(YOUR GOAL) The entries must be set down again word for word; no pictures belong in the copy.
# # # # #
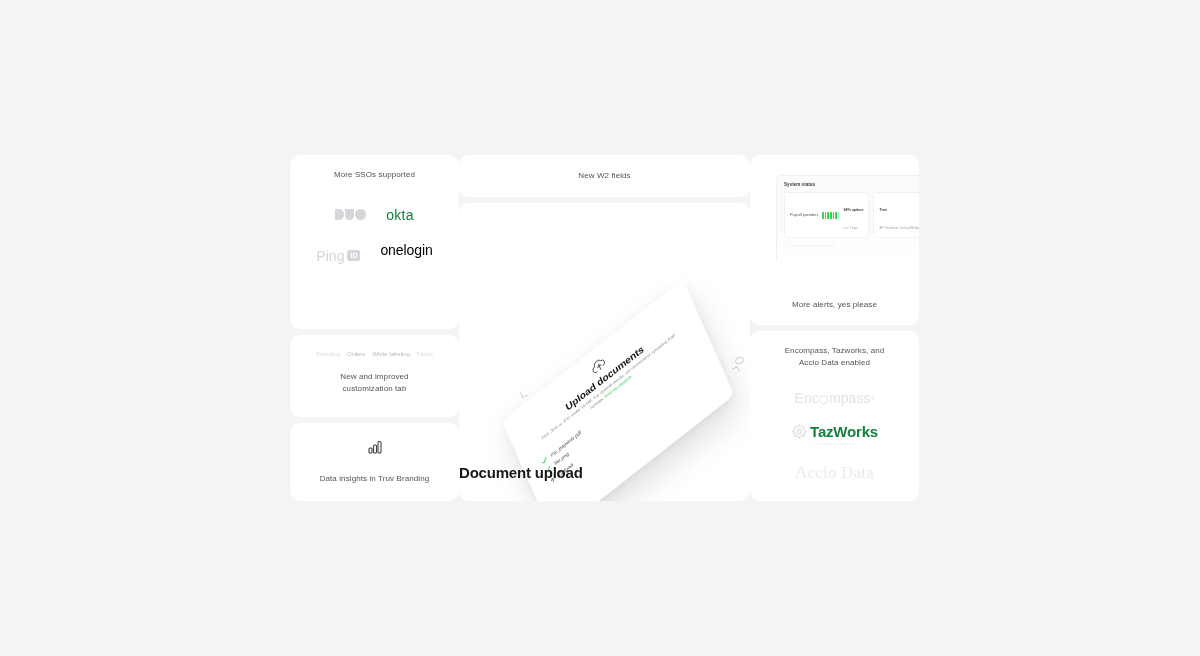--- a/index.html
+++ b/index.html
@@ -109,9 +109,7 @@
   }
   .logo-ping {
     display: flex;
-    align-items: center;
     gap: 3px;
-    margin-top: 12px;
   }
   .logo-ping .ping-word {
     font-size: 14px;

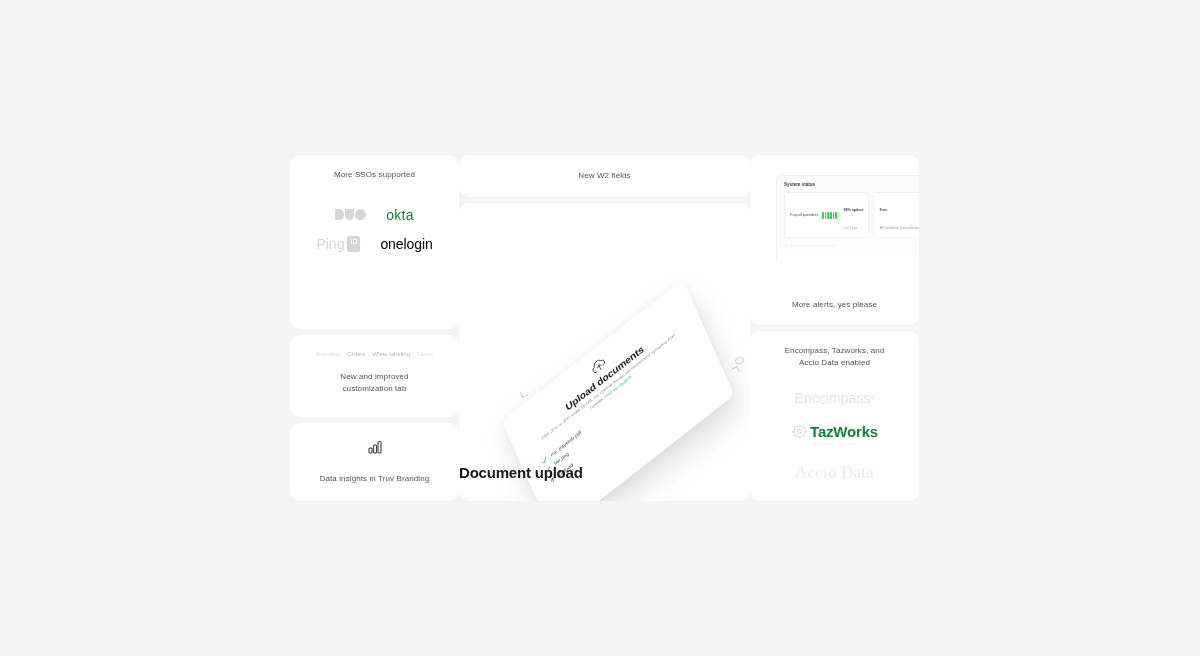--- a/index.html
+++ b/index.html
@@ -427,7 +427,7 @@
     flex: 1;
     padding-top: 14px;
     display: flex;
-    flex-direction: column;
+    flex-direction: row;
   }
   .partner-logos {
     margin-top: 22px;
# # # # #
(SOLUTION TO THE PROBLEM)
--- a/index.html
+++ b/index.html
@@ -109,9 +109,7 @@
   }
   .logo-ping {
     display: flex;
-    align-items: center;
     gap: 3px;
-    margin-top: 12px;
   }
   .logo-ping .ping-word {
     font-size: 14px;

--- a/index.html
+++ b/index.html
@@ -427,7 +427,7 @@
     flex: 1;
     padding-top: 14px;
     display: flex;
-    flex-direction: column;
+    flex-direction: row;
   }
   .partner-logos {
     margin-top: 22px;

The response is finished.